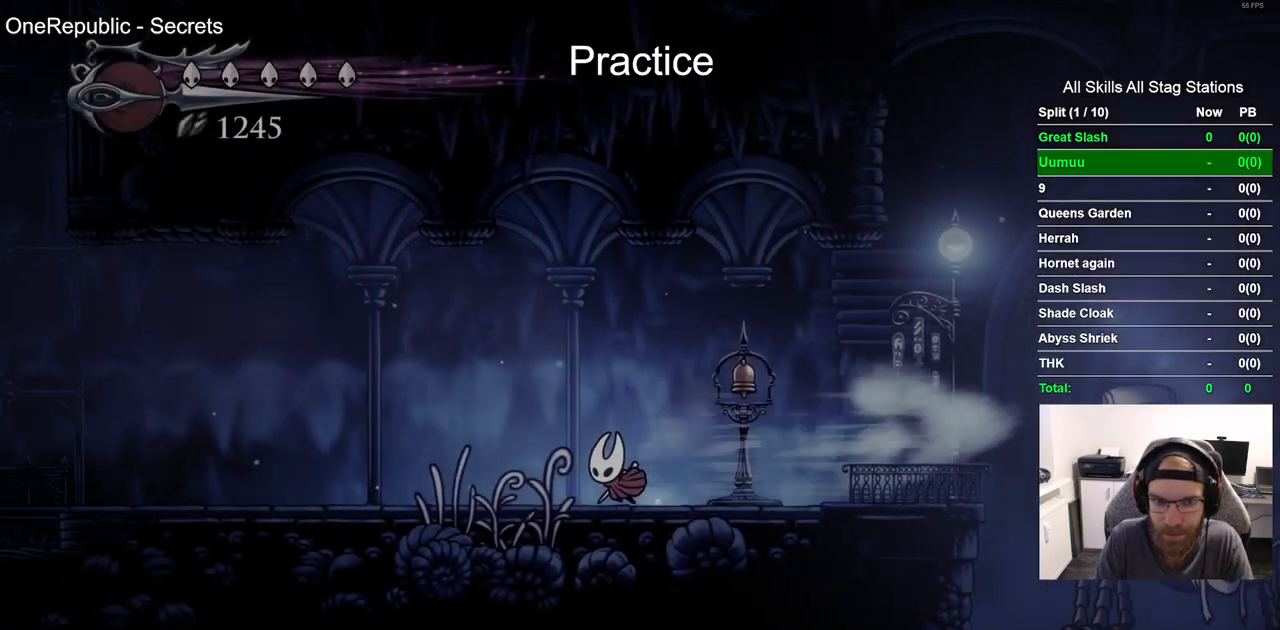
{"buttons": ["R1", "R2", "DPAD_LEFT"], "left_stick": "center", "right_stick": "center", "events": [[17, "R2", "up"], [350, "R2", "down"], [367, "R1", "down"]]}
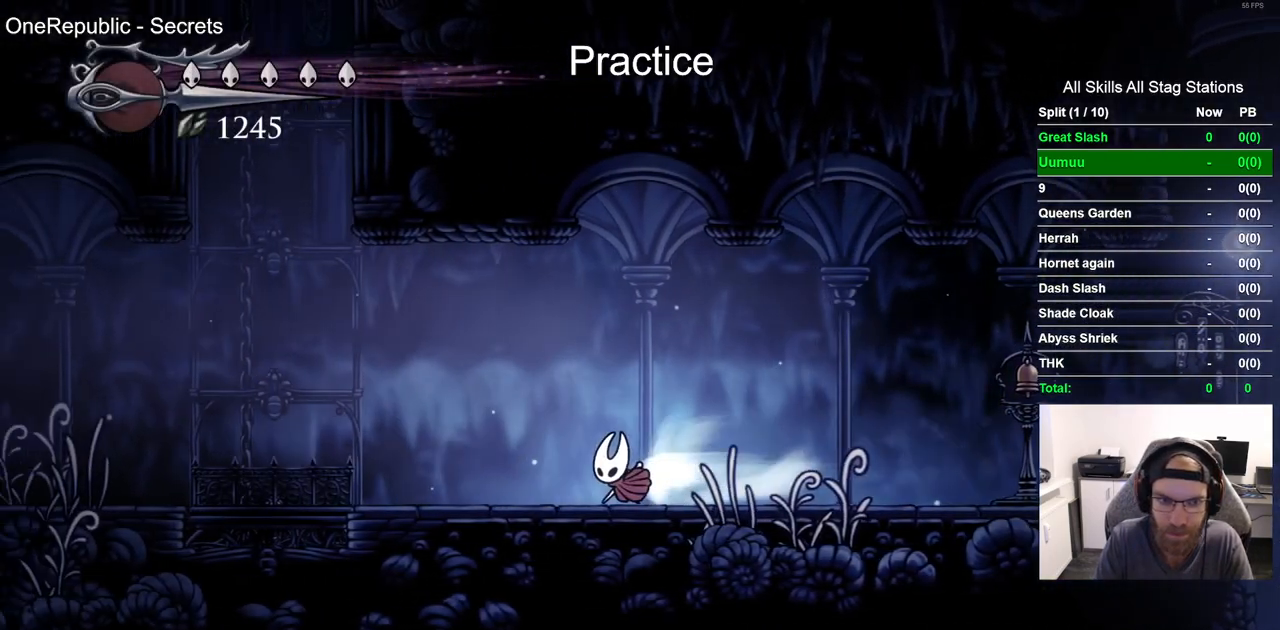
{"buttons": ["DPAD_LEFT"], "left_stick": "center", "right_stick": "center", "events": [[17, "R1", "up"], [33, "R2", "up"], [200, "CROSS", "down"], [450, "CROSS", "up"]]}
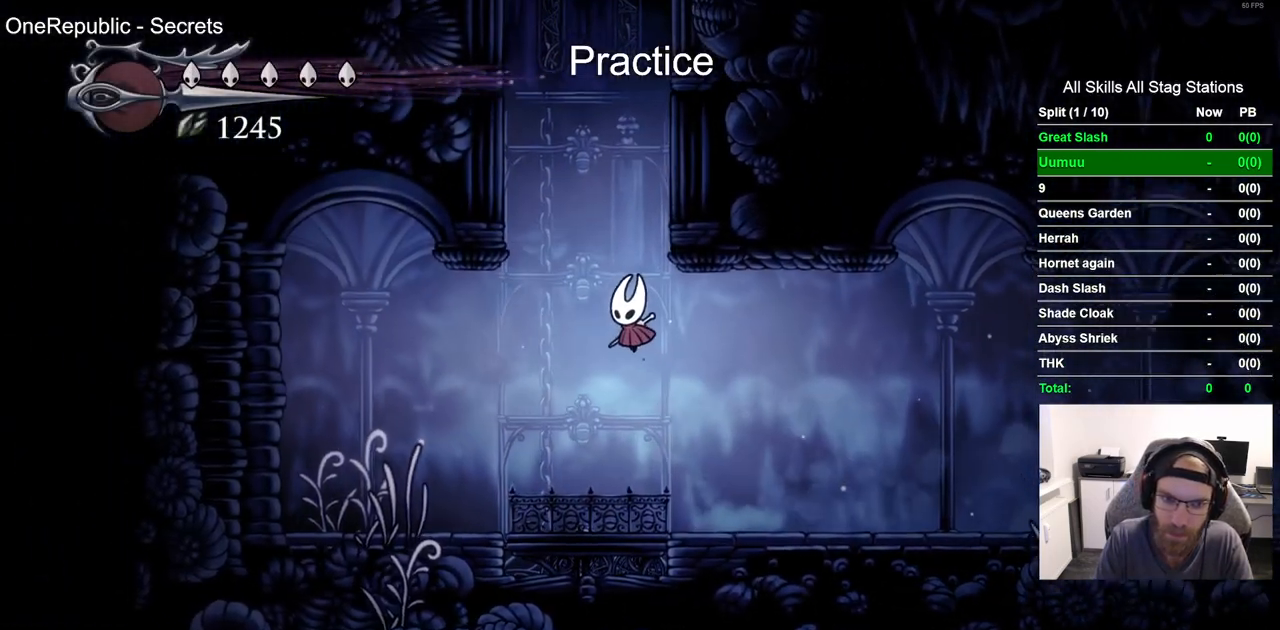
{"buttons": ["DPAD_RIGHT"], "left_stick": "center", "right_stick": "center", "events": [[17, "CROSS", "down"], [83, "DPAD_LEFT", "up"], [83, "DPAD_UP", "down"], [133, "DPAD_UP", "up"], [167, "DPAD_RIGHT", "down"], [450, "CROSS", "up"]]}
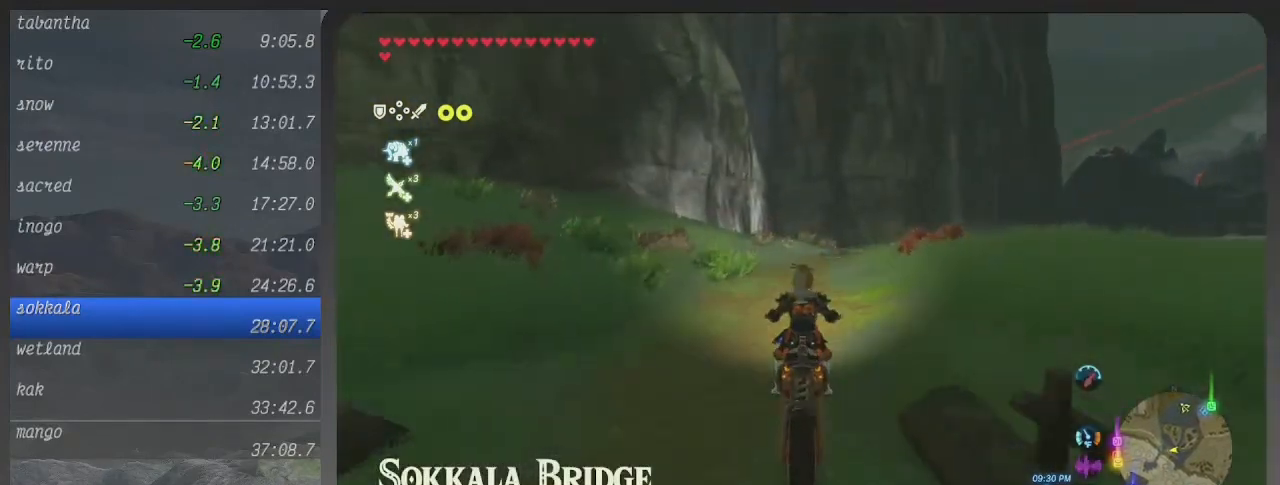
Gameplay with a controller (Xbox layout); each line is a JSON object with the inputs held at the frame after it. "events" lists button and stick changes between this image and that frame as [ms after this image, input, new state], when the widget could be followed in between. Not read: L3 R3.
{"buttons": ["B"], "left_stick": "up", "right_stick": "center", "events": []}
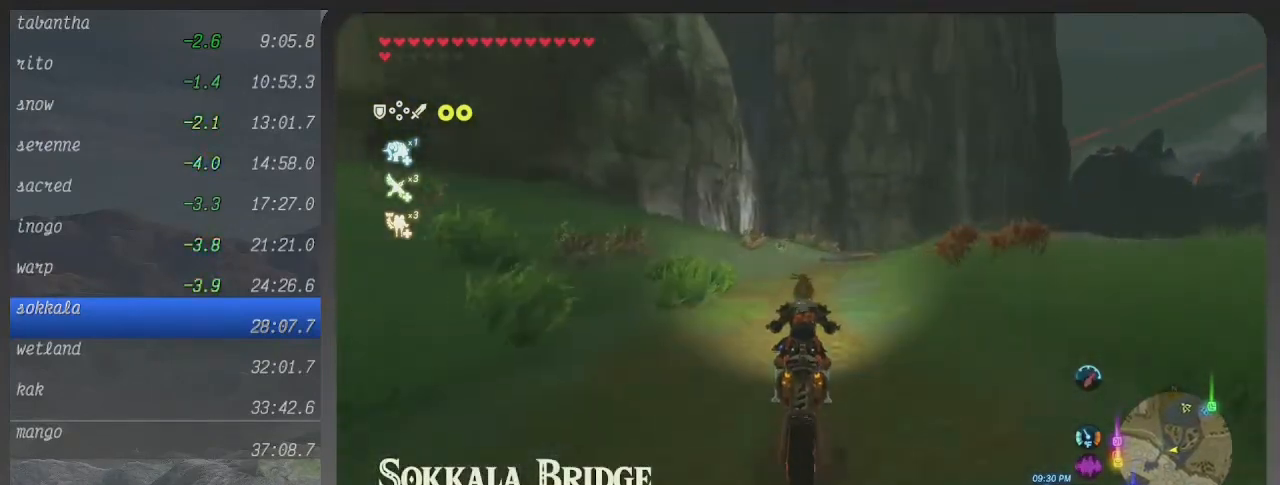
{"buttons": ["B"], "left_stick": "up-right", "right_stick": "center", "events": [[333, "left_stick", "up-right"]]}
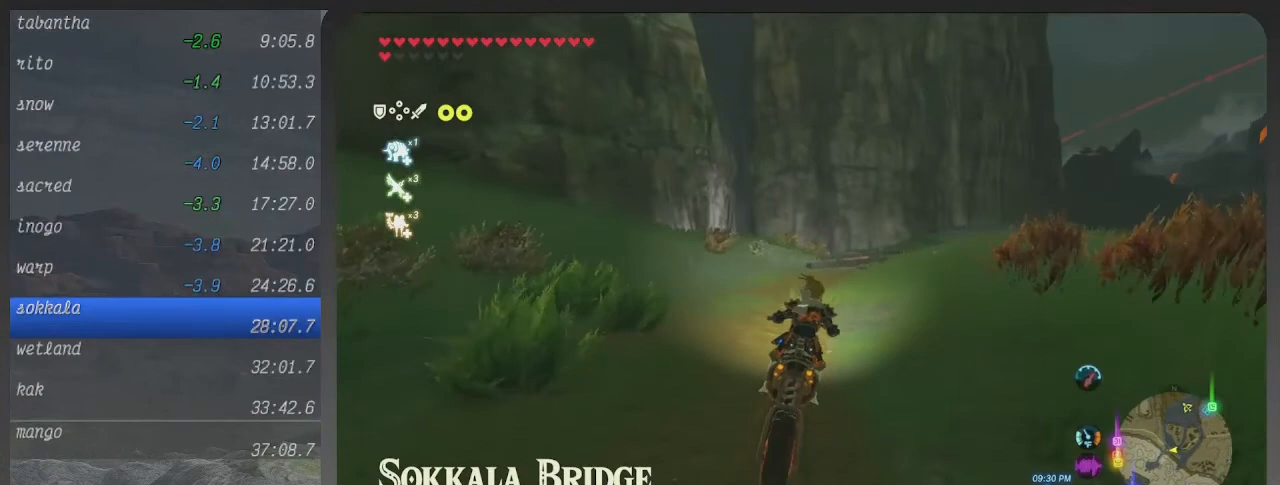
{"buttons": ["B"], "left_stick": "up-right", "right_stick": "center", "events": []}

──────

Please give back all the records above word for word, with no pictures included.

{"buttons": ["R1", "R2", "DPAD_LEFT"], "left_stick": "center", "right_stick": "center", "events": [[17, "R2", "up"], [350, "R2", "down"], [367, "R1", "down"]]}
{"buttons": ["DPAD_LEFT"], "left_stick": "center", "right_stick": "center", "events": [[17, "R1", "up"], [33, "R2", "up"], [200, "CROSS", "down"], [450, "CROSS", "up"]]}
{"buttons": ["DPAD_RIGHT"], "left_stick": "center", "right_stick": "center", "events": [[17, "CROSS", "down"], [83, "DPAD_LEFT", "up"], [83, "DPAD_UP", "down"], [133, "DPAD_UP", "up"], [167, "DPAD_RIGHT", "down"], [450, "CROSS", "up"]]}
Gameplay with a controller (Xbox layout); each line is a JSON object with the inputs held at the frame after it. "events" lists button and stick changes between this image and that frame as [ms after this image, input, new state], when the widget could be followed in between. Not read: L3 R3.
{"buttons": ["B"], "left_stick": "up", "right_stick": "center", "events": []}
{"buttons": ["B"], "left_stick": "up-right", "right_stick": "center", "events": [[333, "left_stick", "up-right"]]}
{"buttons": ["B"], "left_stick": "up-right", "right_stick": "center", "events": []}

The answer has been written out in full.